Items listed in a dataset

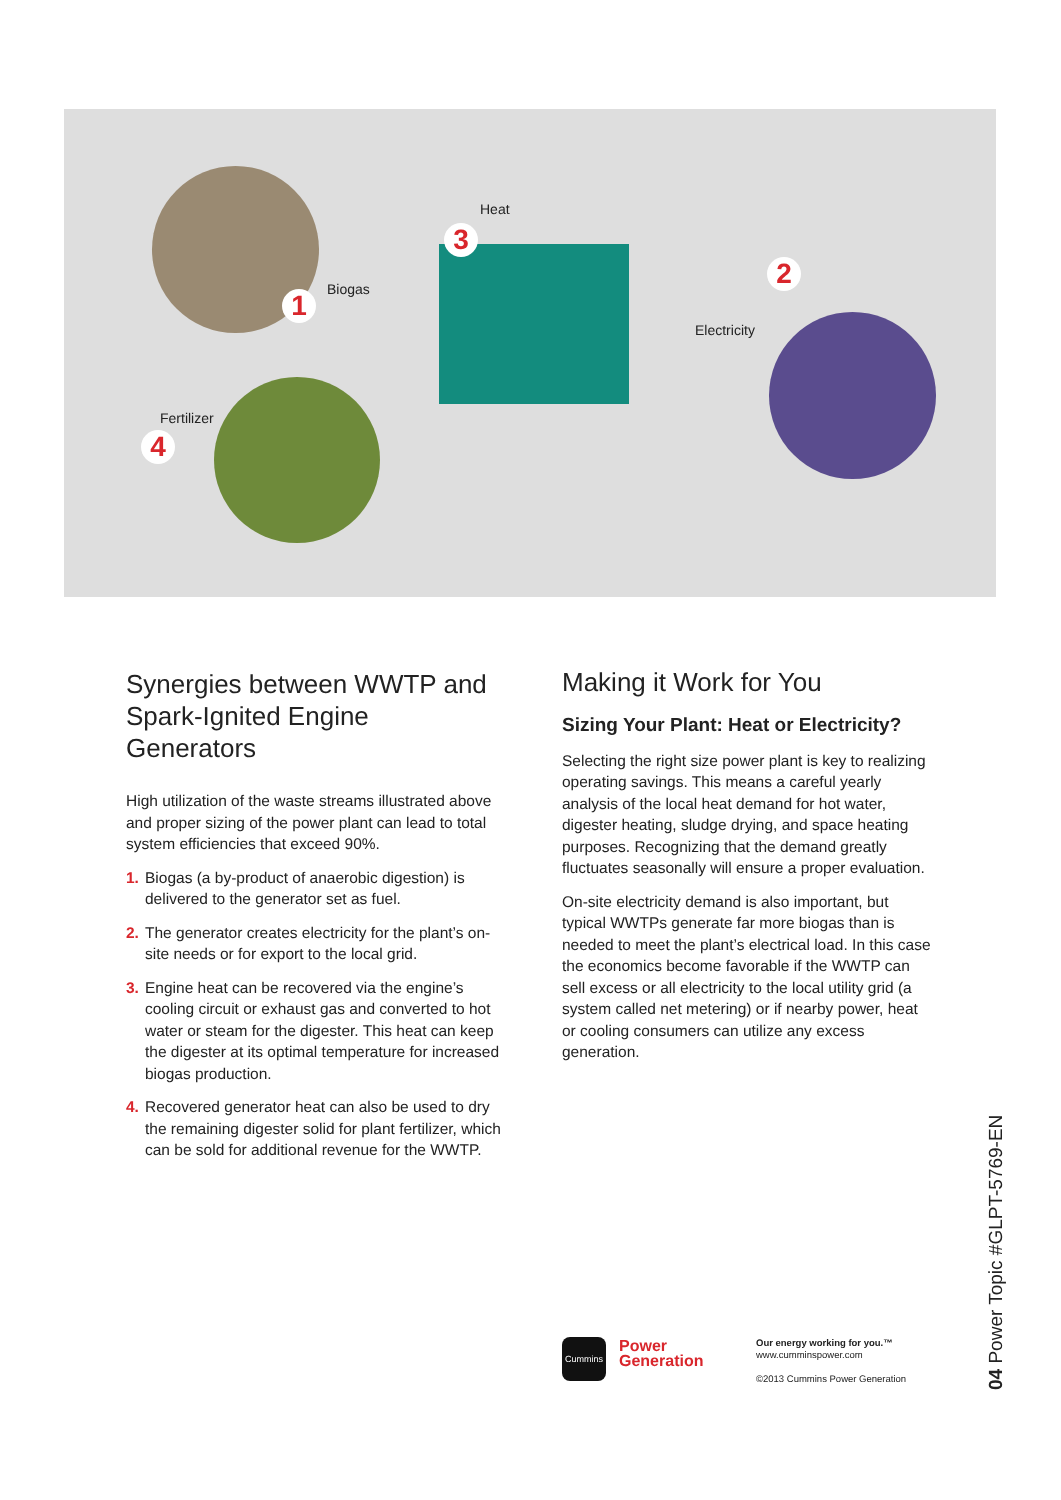1 Biogas 2
Electricity
Heat
3
Fertilizer
4
Synergies between WWTP and Spark-Ignited Engine Generators
High utilization of the waste streams illustrated above and proper sizing of the power plant can lead to total system efficiencies that exceed 90%.
1. Biogas (a by-product of anaerobic digestion) is delivered to the generator set as fuel.
2. The generator creates electricity for the plant’s on-site needs or for export to the local grid.
3. Engine heat can be recovered via the engine’s cooling circuit or exhaust gas and converted to hot water or steam for the digester. This heat can keep the digester at its optimal temperature for increased biogas production.
4. Recovered generator heat can also be used to dry the remaining digester solid for plant fertilizer, which can be sold for additional revenue for the WWTP.
Making it Work for You
Sizing Your Plant: Heat or Electricity?
Selecting the right size power plant is key to realizing operating savings. This means a careful yearly analysis of the local heat demand for hot water, digester heating, sludge drying, and space heating purposes. Recognizing that the demand greatly fluctuates seasonally will ensure a proper evaluation.
On-site electricity demand is also important, but typical WWTPs generate far more biogas than is needed to meet the plant’s electrical load. In this case the economics become favorable if the WWTP can sell excess or all electricity to the local utility grid (a system called net metering) or if nearby power, heat or cooling consumers can utilize any excess generation.
Cummins
Power
Generation
Our energy working for you.™
www.cumminspower.com
©2013 Cummins Power Generation
04 Power Topic #GLPT-5769-EN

=== Problem ===
Give back all of the entries verbatim, but without pictures.

=== Output below ===
1 Biogas 2
Electricity
Heat
3
Fertilizer
4
Synergies between WWTP and Spark-Ignited Engine Generators
High utilization of the waste streams illustrated above and proper sizing of the power plant can lead to total system efficiencies that exceed 90%.
1. Biogas (a by-product of anaerobic digestion) is delivered to the generator set as fuel.
2. The generator creates electricity for the plant’s on-site needs or for export to the local grid.
3. Engine heat can be recovered via the engine’s cooling circuit or exhaust gas and converted to hot water or steam for the digester. This heat can keep the digester at its optimal temperature for increased biogas production.
4. Recovered generator heat can also be used to dry the remaining digester solid for plant fertilizer, which can be sold for additional revenue for the WWTP.
Making it Work for You
Sizing Your Plant: Heat or Electricity?
Selecting the right size power plant is key to realizing operating savings. This means a careful yearly analysis of the local heat demand for hot water, digester heating, sludge drying, and space heating purposes. Recognizing that the demand greatly fluctuates seasonally will ensure a proper evaluation.
On-site electricity demand is also important, but typical WWTPs generate far more biogas than is needed to meet the plant’s electrical load. In this case the economics become favorable if the WWTP can sell excess or all electricity to the local utility grid (a system called net metering) or if nearby power, heat or cooling consumers can utilize any excess generation.
Cummins
Power
Generation
Our energy working for you.™
www.cumminspower.com
©2013 Cummins Power Generation
04 Power Topic #GLPT-5769-EN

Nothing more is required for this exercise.